Current floating rates are between 5.74 per cent and 6.25 per cent. Rates for two-year fixed deals range from 6.19 to 6.49 per cent.

Campbell Hastie from Auckland-based first-home buyer specialists Go2Guys warned people to shop around before switching. "Clients realise they cannot avoid the impact of rising rates," he said.

"However, they can manage the impact. A useful way of doing this is to split their lending into two or more pieces, with each piece on a different fixed term. This way the impact of rising rates is spread, often with a 12-month gap between giving time to adjust."

Savings should pay for an overseas holiday

Simon Bragg fixed his mortgage this week ahead of the expected OCR rise, and hopes the savings will pay for a holiday.

For the past four years, Bragg had a floating rate of about 5.7 per cent on a $175,000 home loan with Sovereign.

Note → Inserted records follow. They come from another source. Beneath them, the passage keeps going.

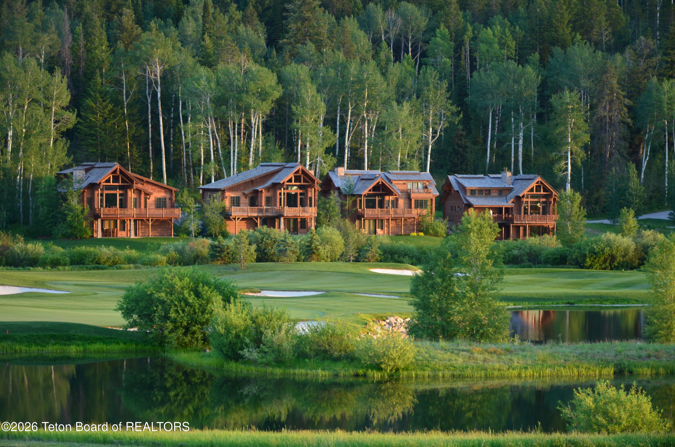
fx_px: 1965
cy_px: 224
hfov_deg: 19.5
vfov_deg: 13.0
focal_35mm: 105
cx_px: 338
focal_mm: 70
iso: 450
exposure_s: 1/60
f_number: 5.3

But before Thursday's OCR hike, he and his wife Sandy shifted to a fixed rate of 5.8 per cent for 18 months on their three-bedroom home in Stanmore Bay, North Auckland.

"If the OCR keeps rising, staying on the variable rate could cost us between $3000 and $4000 extra over the next year and a half," Simon, 43, says. "We have been planning an overseas holiday, so the extra cash will come in handy.

"The trend for rising interest rates is a concern and we wanted to have some peace of mind about what our regular payments would be.

"I think we have done the right thing at the right time."